> [WHAT YOU NEED TO DO]
[a] In the essay about a husband's sperm donation, what did the couple's daughter say when the situation was explained at the dining room table?
[b] Continue the essay about a husband's sperm donation from where it stops.

> [TEXT SHOWN]

My husband called me at work, excited about the prospect. Perhaps he sensed the couple’s desire to get started right away. I hesitated. I had questions: “Will you go to a clinic and do it into a test tube? Or are they asking you to have sex with her until she gets pregnant? Because one is very clinical and the other seems potentially problematic.”

“No,” Ben said. “I give it to them in a Baggie and they use a dropper.”

My husband is the kind of man (like many, no doubt) who is flattered to be asked. What, he might wonder, does the couple find biologically appealing in me?

I can answer: He has a great sense of humor, even if his timing isn’t always good. He’s tall, sturdy, healthy, intelligent and warmly good-looking: in other words, a good biological catch.

I should know. One night, a few months after we started dating, in the light of a streetlamp, I saw my daughter’s face inside his face, and I knew he would be the man to give her to me. Four years later, our daughter was born.

Maggie’s request elicited in me an oddly powerful response, the kind that sometimes happens when something feels right even if you don’t know why. Ben and I don’t have a traditional family. When we met, he was a 20-year-old undergraduate theater major and I was a 29-year-old graduate student. I was also a single mother with two boys and no child support. We stumbled into a wild love affair.

A few years later our daughter was born, and a few years after that, we were married, surrounded by our three children. For 19 years he has steadfastly loved us all.

So when the sperm donation proposition came up, it seemed to strike a beautiful biological balance. But instead of following my immediate impulse, I answered, “Yes, but we must first ask the kids.”

We said, ‘Yes’

One evening as we all sat around the dining room table, my husband explained the situation.

Our daughter, 14, said, “Cool.”

The boys are in their 20s but live nearby and sometimes join us for meals. Both shrugged.

Perhaps our daughter would be most affected because of her biological relationship to my husband. What if, one day, this child wants a relationship with our daughter because he is as much half-sibling to her as the two half-brothers she’s grown up with?

Even as we acknowledged there was much we could not know about the implications of the decision, we agreed to tell the couple yes.

Once the pregnancy took, more questions arose. What would my husband’s legal responsibilities be? (None.) What would his rights be? (None, but he would be welcome to hang out.) Who would he be to this child? (A friend.)

> [DATA FOR ANALYSIS]
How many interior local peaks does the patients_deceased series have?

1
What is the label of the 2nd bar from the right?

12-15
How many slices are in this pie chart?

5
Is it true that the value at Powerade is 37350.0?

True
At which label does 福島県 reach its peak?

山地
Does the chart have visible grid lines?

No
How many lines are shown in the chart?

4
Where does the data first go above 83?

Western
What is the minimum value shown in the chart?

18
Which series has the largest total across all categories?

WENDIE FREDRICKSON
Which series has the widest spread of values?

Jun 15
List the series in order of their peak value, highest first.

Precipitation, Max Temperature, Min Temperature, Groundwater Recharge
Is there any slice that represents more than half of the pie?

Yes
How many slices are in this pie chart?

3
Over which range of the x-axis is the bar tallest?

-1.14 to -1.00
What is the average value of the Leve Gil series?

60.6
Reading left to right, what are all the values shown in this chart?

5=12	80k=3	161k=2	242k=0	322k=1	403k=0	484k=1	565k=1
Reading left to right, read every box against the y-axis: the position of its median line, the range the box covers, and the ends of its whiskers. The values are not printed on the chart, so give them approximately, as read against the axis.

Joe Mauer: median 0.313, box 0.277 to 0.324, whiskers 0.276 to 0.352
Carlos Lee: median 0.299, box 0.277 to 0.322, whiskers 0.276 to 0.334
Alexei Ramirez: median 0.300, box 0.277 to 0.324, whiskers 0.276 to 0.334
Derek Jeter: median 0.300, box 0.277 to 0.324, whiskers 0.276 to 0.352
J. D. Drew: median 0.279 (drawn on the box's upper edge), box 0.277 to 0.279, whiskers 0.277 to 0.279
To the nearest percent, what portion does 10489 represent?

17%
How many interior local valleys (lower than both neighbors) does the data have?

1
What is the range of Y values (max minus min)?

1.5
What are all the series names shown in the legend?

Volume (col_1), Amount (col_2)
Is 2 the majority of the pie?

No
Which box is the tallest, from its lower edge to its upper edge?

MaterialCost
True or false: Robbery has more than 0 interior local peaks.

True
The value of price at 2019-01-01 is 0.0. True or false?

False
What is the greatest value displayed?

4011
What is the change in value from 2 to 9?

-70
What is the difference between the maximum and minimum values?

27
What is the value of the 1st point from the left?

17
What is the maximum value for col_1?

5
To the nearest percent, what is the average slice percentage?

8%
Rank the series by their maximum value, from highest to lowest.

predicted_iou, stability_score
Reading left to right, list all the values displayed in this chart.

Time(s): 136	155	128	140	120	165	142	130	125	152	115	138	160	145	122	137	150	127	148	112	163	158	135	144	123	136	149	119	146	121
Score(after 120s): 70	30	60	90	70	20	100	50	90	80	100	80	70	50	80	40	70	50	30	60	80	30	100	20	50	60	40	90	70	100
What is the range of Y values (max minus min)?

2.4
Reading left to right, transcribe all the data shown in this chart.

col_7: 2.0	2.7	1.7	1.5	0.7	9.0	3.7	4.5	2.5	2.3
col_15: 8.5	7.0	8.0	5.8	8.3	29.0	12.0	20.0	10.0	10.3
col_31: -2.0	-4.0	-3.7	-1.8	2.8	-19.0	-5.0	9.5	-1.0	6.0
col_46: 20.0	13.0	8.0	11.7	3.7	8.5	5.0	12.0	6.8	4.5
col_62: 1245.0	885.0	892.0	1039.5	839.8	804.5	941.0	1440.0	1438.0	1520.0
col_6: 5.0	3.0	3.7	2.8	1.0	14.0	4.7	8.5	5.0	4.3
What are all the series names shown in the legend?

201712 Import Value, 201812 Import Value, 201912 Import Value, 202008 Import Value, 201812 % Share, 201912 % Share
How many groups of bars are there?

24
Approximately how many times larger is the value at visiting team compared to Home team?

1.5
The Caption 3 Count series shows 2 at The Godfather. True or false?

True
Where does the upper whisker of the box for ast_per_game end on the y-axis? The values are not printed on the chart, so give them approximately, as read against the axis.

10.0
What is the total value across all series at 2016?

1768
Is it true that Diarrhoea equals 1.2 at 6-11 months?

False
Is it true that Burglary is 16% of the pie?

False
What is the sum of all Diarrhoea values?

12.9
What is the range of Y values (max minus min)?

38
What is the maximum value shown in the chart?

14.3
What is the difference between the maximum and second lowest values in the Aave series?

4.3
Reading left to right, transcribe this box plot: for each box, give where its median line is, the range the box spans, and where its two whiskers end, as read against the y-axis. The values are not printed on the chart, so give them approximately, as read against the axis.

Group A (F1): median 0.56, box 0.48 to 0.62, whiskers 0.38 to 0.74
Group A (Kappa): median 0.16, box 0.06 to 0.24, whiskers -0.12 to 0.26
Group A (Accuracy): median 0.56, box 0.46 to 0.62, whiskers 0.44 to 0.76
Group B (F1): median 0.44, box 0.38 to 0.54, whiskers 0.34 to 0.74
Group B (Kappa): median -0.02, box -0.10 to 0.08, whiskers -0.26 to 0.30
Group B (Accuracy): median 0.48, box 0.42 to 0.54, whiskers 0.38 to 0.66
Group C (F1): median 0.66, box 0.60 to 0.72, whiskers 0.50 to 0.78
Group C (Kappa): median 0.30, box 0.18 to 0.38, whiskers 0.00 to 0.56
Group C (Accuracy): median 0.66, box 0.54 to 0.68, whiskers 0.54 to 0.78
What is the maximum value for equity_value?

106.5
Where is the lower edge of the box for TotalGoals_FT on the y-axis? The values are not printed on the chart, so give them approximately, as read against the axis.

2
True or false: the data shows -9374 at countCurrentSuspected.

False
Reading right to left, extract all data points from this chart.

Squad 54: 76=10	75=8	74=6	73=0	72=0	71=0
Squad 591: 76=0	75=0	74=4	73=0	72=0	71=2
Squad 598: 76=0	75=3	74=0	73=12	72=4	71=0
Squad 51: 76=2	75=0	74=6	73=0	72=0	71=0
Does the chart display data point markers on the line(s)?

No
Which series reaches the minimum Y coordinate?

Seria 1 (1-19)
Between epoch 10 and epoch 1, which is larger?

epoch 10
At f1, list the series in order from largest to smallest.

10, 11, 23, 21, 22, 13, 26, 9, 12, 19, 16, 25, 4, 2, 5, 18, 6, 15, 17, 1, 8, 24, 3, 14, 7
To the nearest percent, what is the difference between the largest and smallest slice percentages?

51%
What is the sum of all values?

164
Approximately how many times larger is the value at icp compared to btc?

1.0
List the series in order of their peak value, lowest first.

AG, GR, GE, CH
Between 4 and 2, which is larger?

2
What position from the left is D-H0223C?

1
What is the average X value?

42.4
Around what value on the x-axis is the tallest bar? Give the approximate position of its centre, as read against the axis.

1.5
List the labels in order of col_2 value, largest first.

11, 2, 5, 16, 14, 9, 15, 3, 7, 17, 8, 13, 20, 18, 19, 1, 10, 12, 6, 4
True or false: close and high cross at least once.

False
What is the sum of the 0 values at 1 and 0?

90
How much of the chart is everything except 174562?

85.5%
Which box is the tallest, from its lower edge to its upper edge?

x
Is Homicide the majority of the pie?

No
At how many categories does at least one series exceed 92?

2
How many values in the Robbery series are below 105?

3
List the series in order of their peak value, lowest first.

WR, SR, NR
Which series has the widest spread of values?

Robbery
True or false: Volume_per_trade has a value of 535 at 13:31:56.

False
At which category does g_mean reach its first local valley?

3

> [RESULTS IN ORDER]
[a] She said, "Cool."

[b]
All these agreements were made with no witnesses, no contract, not even a glass of whiskey. There was a discussion about confidentiality. The mothers wanted to keep the paternity secret for the time being.

“Yes, of course,” we agreed.

Saying yes

Sometimes you have to leap into the “yes” and let life’s mysteries play out, not knowing all the consequences and outcomes. The fact that my husband and I share this perspective might be one of the reasons we have stayed together.

I remember when Ben’s parents met me for the first time, the 29-year-old single mother with two kids at their son’s college graduation. Instead of sitting him down for a serious talk, they let him live his life. They treated me with kindness and respect. Most important, they loved my boys.

For all these years, they have been there in ways their biological father’s family was not able to be. It’s hard to predict who will become a part of your extended family.

A few weeks before the baby was born, the mothers invited us over to hear his heartbeat. The birth mother was glorious in those last weeks of pregnancy. When she stretched out on the couch, I saw a foot move across the moon of her belly. The midwife placed the ultrasound wand near the boy’s shoulder, and the beating heart emerged: my husband’s biological child in another woman’s body.

There was a little boy in there whose face was inside my husband’s face. And I realized there was one question I hadn’t considered: What happens if I fall in love with him?

Two weeks later, when I held the baby in my arms, I did. I looked into his face, his eyes, his lips, his tiny breathing nose, all entirely his own, and I fell in love with him. I whispered in his ear. I wished him a long, happy, healthy life and all the blessings and mysteries that come with saying yes.

Lisa Schlesinger is a playwright and professor in Chicago.